1 Peter shows that Peter accept pastoral responsibility for the new Christians in northern Anatolia. This follows the account in Acts of Paul seeking to extend his work there, but being diverted by the Holy Spirit to pursue work in Macedonia and Achaia (Greece).
1 Peter was not just written to Christians in northern Anatolia, but to the whole of Anatolia (modern Turkey, also called Asia Minor). We know the gospel reached southern Galatia, southern Phrygia and the province of Asia through the journeys of Paul, Barnabas and Silvanus, but Acts is silent on how the gospel reached the provinces of Cappadocia and Bithynia, the northern part of the province of Galatia and the client kingdom of Pontus. All we know from Acts is that Paul and his companions were held back from going into some of those regions.
The examination of the question of the evangelisation of these Anatolian regions must begin with the report in Acts 2:5-12, where it is reported that there were Jews from Cappadocia and Pontus settled in Jerusalem on the day of Pentecost who heard Peter proclaim the Gospel. Yet isÂ not said in Acts that churches came to be established in these regions as a result of the Pentecost event, or even from subsequent events. We can guess that Aquila and Priscilla, Jews originally from Pontus, who were later found in Rome, could have had some influence in establishing the gospel in their native land. Beyond this, all we can do is postulate that the scattering of the Christians after Stephen’s martyrdom could have resulted in some of them returning to their homelands.

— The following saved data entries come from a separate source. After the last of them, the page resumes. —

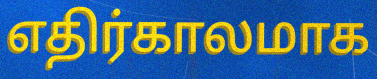
எதிர்காலமாக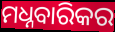
ମଧ୍ନବାରିକରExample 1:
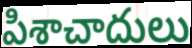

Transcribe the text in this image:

పిశాచాదులు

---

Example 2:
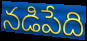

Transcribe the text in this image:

నడిపేది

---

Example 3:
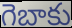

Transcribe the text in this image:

గెబాకు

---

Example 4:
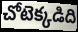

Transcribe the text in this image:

చోటెక్కడిది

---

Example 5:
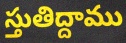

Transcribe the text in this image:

స్తుతిద్దాము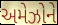
અમેઝોને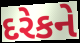
દરેકનેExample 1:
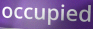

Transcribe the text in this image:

occupied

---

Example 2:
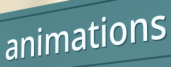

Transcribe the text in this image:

animations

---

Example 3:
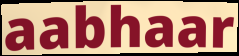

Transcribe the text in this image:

aabhaar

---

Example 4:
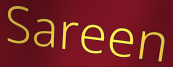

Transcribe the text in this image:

Sareen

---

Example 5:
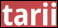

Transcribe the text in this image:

tariiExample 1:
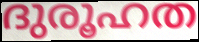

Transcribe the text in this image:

ദുരൂഹത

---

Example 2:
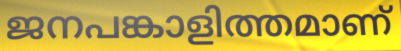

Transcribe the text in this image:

ജനപങ്കാളിത്തമാണ്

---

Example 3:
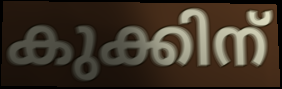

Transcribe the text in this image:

കുക്കിന്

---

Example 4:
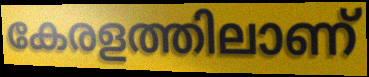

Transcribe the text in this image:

കേരളത്തിലാണ്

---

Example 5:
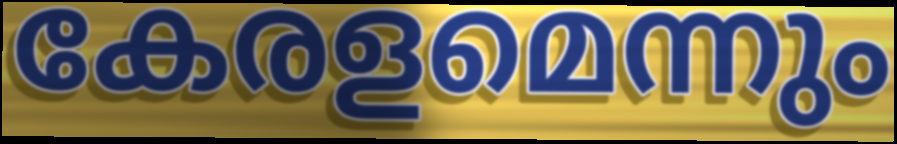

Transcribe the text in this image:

കേരളമെന്നും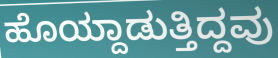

It is possible that there were a number of Jews in the churches in regions addressed by 1 Peter, and Jewish Christians also among them. The extensive citations from the Old Testament found in Peter’s letter, which would have been more understandable for Jews than for non-Jews, could indicate the presence of a number of Jews in these brotherhoods of believers. Yet 1 Peter implies that non-Jews were in the majority in these congregations, saying to them that, even though they were previously not a people, now they were the people of God (1 Peter 2:10). So one can conclude that these new congregations consisted of more than just returning Jewish converts and their Jewish disciples.

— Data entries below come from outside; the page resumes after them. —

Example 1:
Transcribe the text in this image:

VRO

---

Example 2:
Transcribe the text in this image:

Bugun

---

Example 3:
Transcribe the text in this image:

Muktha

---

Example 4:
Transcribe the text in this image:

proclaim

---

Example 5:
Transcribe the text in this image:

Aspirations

Beachheads in at least Bithynia, but probably in all the north Anatolian political regions, were established through dedicated missionary efforts before Paul wrote Romans (written ca. 57). In Rom. 15:23, Paul said that there was no further place for him to work in “these regions.” He made this comment in the context of having just said that he did not want to preach the gospel in regions where others had established the foundations (Rom. 15:20). Before this, he had been working in southern Galatia, the provinces of Asia, Macedonia and Achaia, and around to Illyricum. As far as we know, he had not worked in Bithynia, even though Acts 16:7 shows that he had thought about a missionary venture there. The Romans passage indicates that he had abandoned that ambition. While he had followed his earlier intention to proceed through and into the province of Asia, establishing a strong work based in Ephesus, there is no indication that he again tried to reach Bithynia. This gives us confidence to suggest that other missionaries had undertaken the task of evangelisation of the nations of northern Anatolia, and that this had happened before 57.

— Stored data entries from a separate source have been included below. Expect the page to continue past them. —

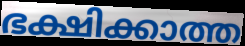
ഭക്ഷിക്കാത്തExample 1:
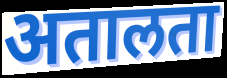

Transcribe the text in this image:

अतालता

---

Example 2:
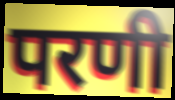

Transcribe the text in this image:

परणी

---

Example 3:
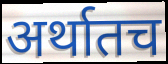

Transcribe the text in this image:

अर्थातच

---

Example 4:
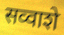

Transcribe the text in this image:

सव्वाशे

With such an early date for the evangelisation of this region, it is likely that we should attribute this to other missionaries reaching the region, who were probably working in northern Anatolia while Paul was engaged in Ephesus. Of course, known missionaries, specifically Silvanus, Paul’s companion, and Barnabas and Mark come to mind, while we cannot discount the possibility that others, now unknown, were responsible for taking the Gospel to the nations in these parts. The regrettable silence in Acts concerning any other activity beyond that initiated by Paul after the commencement of Paul’s second missionary journey means that we do not have any help from there. For example, Silvanus drops out of Acts when he, Paul and Timothy were in Corinth; Acts 18:5 is the last time he is mentioned. He is later found in company with Peter (1 Pet. 5:12), probably in Antioch according to this reconstruction. Did Silvanus carry out any missionary activities while making his way back to Syria? If he returned by land, it is possible that he did so. Against this, it is necessary to recognize that Peter recommended Silvanus to the readers of the letter, in 1 Pet. 5:12.
Certainly, from this reconstruction, we have no reason to doubt the testimony of 1 Peter that Apostle Peter had a primary involvement in the evangelisation of the parts of Anatolia that had not been reached by Paul, and well as an abiding interest in those parts of Anatolia that had been evangelised by Paul.